* Material to process:
——————

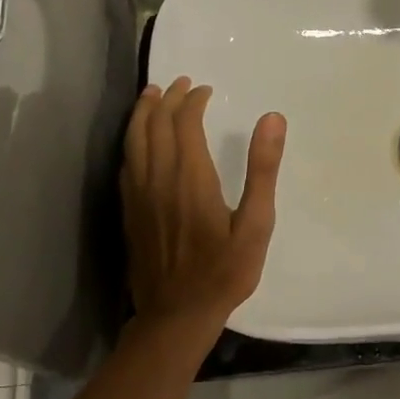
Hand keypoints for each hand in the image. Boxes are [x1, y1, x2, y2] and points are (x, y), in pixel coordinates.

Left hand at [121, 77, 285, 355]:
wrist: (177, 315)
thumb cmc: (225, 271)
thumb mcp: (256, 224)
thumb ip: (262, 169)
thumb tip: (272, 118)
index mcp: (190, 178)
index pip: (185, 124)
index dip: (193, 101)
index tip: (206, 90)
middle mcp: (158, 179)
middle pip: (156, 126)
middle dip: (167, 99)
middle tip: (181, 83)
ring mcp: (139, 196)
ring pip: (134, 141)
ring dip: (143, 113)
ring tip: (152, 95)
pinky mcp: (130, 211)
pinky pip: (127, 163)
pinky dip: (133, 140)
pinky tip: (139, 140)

——————

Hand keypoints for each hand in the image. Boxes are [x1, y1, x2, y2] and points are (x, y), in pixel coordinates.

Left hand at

——————

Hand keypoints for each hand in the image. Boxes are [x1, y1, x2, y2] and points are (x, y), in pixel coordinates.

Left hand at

——————

Return each line of the entries that holds the string "pinky".

pinky mcp: (130, 211)
pinky pip: (127, 163)
pinky dip: (133, 140)
pinky tip: (139, 140)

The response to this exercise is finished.